The Romantic Loneliness of Mitski's Be the Cowboy


A third of the way into Be the Cowboy, over the upbeat strum of an acoustic guitar, Mitski relays a sober realization to a lover. “Nobody butters me up like you,” she sings. “And nobody fucks me like… me.”

This kind of steely, self-assured one-liner defines Mitski Miyawaki’s career as a musician. Since her 2014 album Bury Me at Makeout Creek, which made her a promising indie rock star, Mitski’s music has often spoken of the inevitable shortcomings of romantic love. Love can’t change your entire identity, nor does it always “fall as fast as a body from the balcony.” And, in Mitski’s world, love is often quietly lonely, with relationships defined less by the ways in which they bring people together than how they tear them apart. “What do you do with a loving feeling, if the loving feeling makes you all alone?” she asked on her last album Puberty 2.

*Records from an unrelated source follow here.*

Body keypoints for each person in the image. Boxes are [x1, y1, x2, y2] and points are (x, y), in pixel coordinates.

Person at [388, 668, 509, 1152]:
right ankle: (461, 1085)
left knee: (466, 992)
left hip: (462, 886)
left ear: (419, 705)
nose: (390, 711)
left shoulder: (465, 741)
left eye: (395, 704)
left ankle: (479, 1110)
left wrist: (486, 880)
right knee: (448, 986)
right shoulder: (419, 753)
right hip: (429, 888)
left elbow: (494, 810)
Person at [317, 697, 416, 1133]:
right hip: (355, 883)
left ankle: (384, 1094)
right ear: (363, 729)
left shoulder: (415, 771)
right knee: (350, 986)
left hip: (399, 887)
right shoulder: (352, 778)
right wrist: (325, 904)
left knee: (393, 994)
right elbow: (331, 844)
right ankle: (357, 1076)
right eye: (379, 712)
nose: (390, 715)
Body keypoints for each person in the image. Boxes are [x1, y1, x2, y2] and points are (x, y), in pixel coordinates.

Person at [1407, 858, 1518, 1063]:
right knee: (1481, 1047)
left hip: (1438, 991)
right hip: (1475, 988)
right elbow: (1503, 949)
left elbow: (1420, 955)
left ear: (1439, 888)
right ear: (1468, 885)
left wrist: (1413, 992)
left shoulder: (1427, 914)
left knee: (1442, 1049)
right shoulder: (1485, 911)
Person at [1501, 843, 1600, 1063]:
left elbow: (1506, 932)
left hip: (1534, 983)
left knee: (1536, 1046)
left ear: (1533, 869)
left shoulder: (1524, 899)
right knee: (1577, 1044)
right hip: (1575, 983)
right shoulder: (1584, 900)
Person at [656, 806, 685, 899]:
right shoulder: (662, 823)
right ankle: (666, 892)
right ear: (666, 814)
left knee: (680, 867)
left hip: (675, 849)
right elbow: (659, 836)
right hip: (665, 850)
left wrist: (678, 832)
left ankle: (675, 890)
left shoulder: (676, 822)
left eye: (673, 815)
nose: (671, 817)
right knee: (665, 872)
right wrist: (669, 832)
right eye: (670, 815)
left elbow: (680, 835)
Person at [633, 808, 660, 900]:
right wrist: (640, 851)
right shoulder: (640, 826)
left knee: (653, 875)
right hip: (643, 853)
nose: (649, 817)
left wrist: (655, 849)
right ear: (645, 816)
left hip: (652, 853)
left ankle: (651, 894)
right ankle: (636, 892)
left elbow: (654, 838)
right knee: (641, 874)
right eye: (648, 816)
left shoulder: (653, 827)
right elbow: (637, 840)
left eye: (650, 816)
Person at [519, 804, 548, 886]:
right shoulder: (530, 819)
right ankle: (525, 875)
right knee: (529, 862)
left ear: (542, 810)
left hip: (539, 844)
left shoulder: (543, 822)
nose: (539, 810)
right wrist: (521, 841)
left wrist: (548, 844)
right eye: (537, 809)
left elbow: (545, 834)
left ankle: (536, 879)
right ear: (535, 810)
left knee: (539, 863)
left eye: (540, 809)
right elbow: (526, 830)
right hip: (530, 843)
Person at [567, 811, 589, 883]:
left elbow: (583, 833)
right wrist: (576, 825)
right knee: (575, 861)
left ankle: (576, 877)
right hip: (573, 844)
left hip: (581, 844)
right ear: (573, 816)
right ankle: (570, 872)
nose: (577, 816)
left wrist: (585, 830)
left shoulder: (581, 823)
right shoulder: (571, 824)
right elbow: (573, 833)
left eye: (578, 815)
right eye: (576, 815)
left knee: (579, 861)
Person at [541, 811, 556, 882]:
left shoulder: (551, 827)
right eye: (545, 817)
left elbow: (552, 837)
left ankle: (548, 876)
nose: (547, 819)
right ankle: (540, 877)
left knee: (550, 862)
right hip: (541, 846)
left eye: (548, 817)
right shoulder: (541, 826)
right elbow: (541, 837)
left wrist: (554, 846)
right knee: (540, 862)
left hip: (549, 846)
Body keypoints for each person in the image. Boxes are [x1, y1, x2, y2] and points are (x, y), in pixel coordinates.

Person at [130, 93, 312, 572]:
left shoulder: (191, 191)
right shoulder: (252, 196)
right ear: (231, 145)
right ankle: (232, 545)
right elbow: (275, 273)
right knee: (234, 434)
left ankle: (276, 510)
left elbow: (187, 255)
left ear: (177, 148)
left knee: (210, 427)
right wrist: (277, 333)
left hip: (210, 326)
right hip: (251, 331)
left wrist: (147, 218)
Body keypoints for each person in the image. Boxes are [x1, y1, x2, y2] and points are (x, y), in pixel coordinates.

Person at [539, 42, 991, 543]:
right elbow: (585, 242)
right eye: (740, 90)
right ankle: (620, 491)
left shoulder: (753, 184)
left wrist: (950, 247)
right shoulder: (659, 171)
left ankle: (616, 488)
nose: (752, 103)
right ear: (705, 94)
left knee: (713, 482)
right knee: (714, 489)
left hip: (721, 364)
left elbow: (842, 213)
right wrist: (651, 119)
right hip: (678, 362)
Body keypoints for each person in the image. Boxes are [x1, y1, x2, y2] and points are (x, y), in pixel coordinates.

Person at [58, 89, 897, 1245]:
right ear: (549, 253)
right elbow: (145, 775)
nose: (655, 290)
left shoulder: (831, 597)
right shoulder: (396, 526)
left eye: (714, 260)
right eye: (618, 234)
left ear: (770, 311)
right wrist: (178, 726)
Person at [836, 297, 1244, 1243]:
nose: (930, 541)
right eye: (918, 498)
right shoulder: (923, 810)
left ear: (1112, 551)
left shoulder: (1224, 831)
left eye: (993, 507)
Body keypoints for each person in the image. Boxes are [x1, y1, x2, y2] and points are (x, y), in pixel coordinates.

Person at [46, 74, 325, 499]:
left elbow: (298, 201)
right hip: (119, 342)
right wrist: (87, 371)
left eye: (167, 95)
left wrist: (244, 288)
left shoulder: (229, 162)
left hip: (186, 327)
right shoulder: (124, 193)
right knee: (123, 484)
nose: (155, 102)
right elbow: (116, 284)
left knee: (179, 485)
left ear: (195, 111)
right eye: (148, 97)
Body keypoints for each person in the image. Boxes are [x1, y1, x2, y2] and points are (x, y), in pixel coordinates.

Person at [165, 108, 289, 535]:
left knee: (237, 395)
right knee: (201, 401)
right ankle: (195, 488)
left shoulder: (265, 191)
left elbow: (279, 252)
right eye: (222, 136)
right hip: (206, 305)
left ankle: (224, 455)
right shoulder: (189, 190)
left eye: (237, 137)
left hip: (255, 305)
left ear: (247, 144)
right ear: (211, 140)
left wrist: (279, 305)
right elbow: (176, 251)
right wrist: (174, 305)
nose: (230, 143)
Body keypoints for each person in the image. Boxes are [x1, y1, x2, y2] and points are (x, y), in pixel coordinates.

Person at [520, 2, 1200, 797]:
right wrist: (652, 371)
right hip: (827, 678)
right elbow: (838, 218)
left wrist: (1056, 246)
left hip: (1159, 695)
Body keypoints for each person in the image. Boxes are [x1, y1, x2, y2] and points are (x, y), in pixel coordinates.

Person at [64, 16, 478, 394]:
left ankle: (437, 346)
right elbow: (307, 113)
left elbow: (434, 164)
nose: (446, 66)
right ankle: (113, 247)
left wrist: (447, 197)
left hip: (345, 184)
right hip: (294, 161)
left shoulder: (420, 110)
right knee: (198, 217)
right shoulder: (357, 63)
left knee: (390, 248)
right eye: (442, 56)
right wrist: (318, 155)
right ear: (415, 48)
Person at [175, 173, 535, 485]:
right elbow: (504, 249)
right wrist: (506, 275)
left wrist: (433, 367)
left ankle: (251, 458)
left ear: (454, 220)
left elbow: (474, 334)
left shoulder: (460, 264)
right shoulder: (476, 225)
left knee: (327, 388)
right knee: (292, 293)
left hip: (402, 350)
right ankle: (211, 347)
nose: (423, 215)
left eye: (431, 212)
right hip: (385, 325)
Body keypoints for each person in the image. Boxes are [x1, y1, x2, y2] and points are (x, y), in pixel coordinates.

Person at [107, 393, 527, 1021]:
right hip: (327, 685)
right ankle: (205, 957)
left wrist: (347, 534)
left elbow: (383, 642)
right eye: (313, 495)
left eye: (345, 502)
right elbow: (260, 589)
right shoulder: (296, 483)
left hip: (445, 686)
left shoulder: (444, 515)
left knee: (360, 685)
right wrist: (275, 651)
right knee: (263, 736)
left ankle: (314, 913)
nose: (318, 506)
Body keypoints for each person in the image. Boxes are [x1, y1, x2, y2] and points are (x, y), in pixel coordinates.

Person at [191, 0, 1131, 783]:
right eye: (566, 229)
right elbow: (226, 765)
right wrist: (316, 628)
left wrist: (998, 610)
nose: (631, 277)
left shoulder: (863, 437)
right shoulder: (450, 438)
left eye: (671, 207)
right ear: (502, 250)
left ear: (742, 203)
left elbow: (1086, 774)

for all of its pining, Be the Cowboy isn’t a bundle of sob songs for the broken-hearted.

It’s a question she’s still exploring on Be the Cowboy, Mitski’s fifth album, out August 18. A deep, crazed wanting permeates the entire album, but not necessarily for a relationship—rather, a touch—for sex, or for a swooning, scene-perfect embrace. “Somebody kiss me, I’m goin’ crazy,” she proclaims, standing naked in the middle of the night, over the cowbell-driven jangle pop of “Blue Light.” But for all of its pining, Be the Cowboy isn’t a bundle of sob songs for the broken-hearted, nor the sort of reverb-drenched indie rock that has largely defined Mitski’s past two records.

Where once Mitski may have famously howled on past songs like “Townie” or “My Body’s Made of Crushed Little Stars,” cultivating thorny walls of noise on stage with her electric guitar, Be the Cowboy’s swagger doesn’t manifest in her trademark bombastic rock songs, with a few of the songs like “Me and My Husband” and “Old Friend,” hewing closer to Mitski’s first releases composed largely on piano. On the stand-out “Nobody,” she even spins some disco lite for loners, while the irresistibly twee “Washing Machine Heart,” propelled by the percussion of clapping hands and froggy keyboards, is admirably bubblegum. “Toss your dirty shoes in my washing machine heart,” she sings in honeyed tones. “Baby bang it up inside.”

It’s a joy to hear Mitski expand this way instrumentally, decorating her surprisingly short songs with gorgeous synths and piano like she’s dotting buttercream roses on a birthday cake. A SUNY Purchase grad who studied composition, Mitski turned to the guitar after growing tired of being pigeonholed as a solo piano player in the vein of Regina Spektor, but the rock music she’s been making for the past few years has also become a box to her. “People talk about my music like it’s totally confessional, or so honest and raw, and ‘it just pours out of her,’” she told The Guardian in 2016. “Why is it so hard to understand that my brain is in my control?” The sound she cultivates on Be the Cowboy, the lack of distortion and screaming, the genre-experimentation, may very well be a response to the ways in which critics have boiled her art down to a simple gushing of feelings.

…There’s a creeping assertion underneath that her reality is her own, perhaps even desired, doing.

Even with the happier musical trimmings, there’s still a guardedness that permeates the love stories on Be the Cowboy. For as many times as Mitski’s narrator might proclaim to the night of how lonely she is, there’s a creeping assertion underneath that her reality is her own, perhaps even desired, doing. “Sorry I don’t want your touch, it’s not that I don’t want you,” Mitski sings on “Pearl,” her weary vocals receding into the a shrieking tornado of a guitar solo. “Sorry I can’t take your touch.” Elsewhere, she admits that, yes, she may have ended the relationship, “but why didn’t you stop me?”

Be the Cowboy might be less a record about a woman wrestling with her own loneliness than a record about a woman wrestling with her own coldness. Here, intimacy is always assembled a la carte, a tangle of old lovers good enough for a cup of diner coffee and one last fuck before an upcoming show, and yet Mitski sings of truly wanting something bigger than the sky. Be the Cowboy ultimately speaks to the strange duality of so strongly desiring a love that doesn’t want you, and the secret, thrilling ways in which romantic fantasies can flourish in moments of loneliness. “I’ve been blossoming alone over you,” Mitski sings at one point on “Pink in the Night.” “And I hear my heart breaking tonight, I hear my heart breaking tonight.” On Be the Cowboy, the sentiments often sound like one and the same.